REQUIRED WORK:
Exclude the pictures, then copy word for word the lines running from the beginning of the records through the line with "Table 3. Number".

======== RECORDED INFORMATION ========

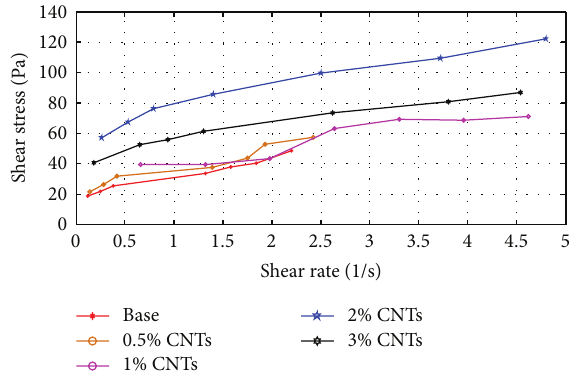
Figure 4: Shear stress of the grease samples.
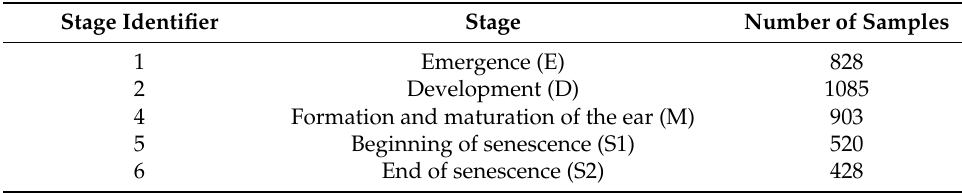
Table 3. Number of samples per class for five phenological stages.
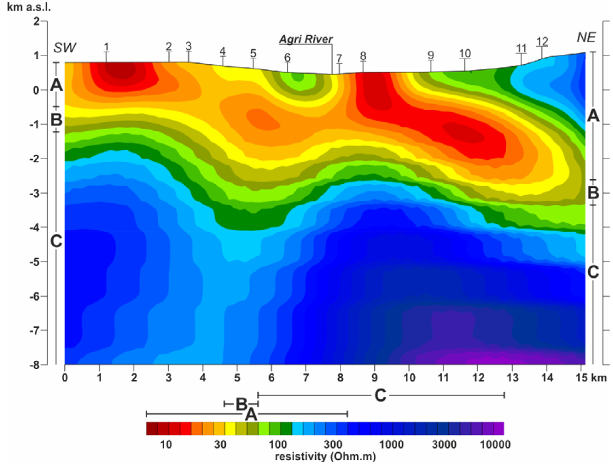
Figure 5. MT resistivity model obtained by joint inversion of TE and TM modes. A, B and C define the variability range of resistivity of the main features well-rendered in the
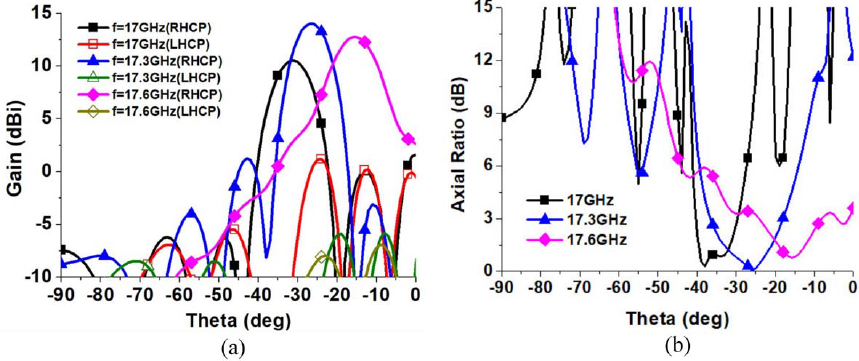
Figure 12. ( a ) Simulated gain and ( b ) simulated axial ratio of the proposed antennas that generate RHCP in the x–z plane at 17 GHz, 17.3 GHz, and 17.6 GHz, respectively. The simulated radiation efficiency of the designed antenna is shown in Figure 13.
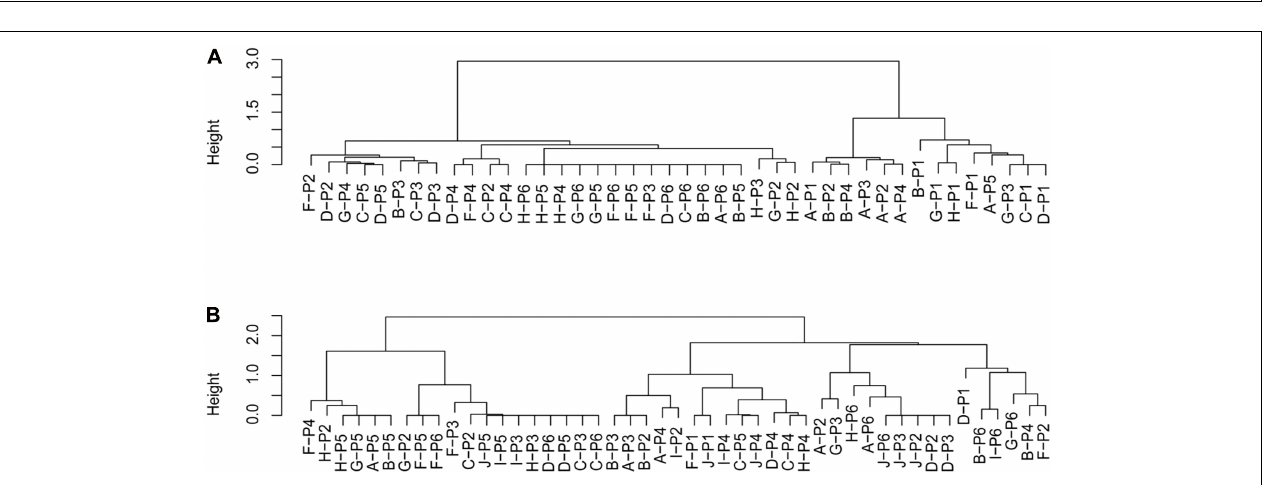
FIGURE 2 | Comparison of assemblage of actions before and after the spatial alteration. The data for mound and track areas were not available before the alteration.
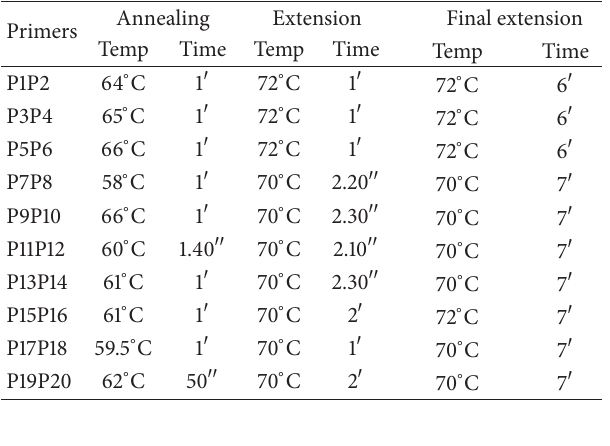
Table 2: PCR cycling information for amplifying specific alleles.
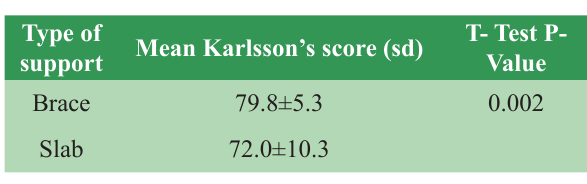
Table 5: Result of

========

OUTPUT OF THE TASK:
Figure 4: Shear stress of the grease samples.
Table 3. Number of samples per class for five phenological stages.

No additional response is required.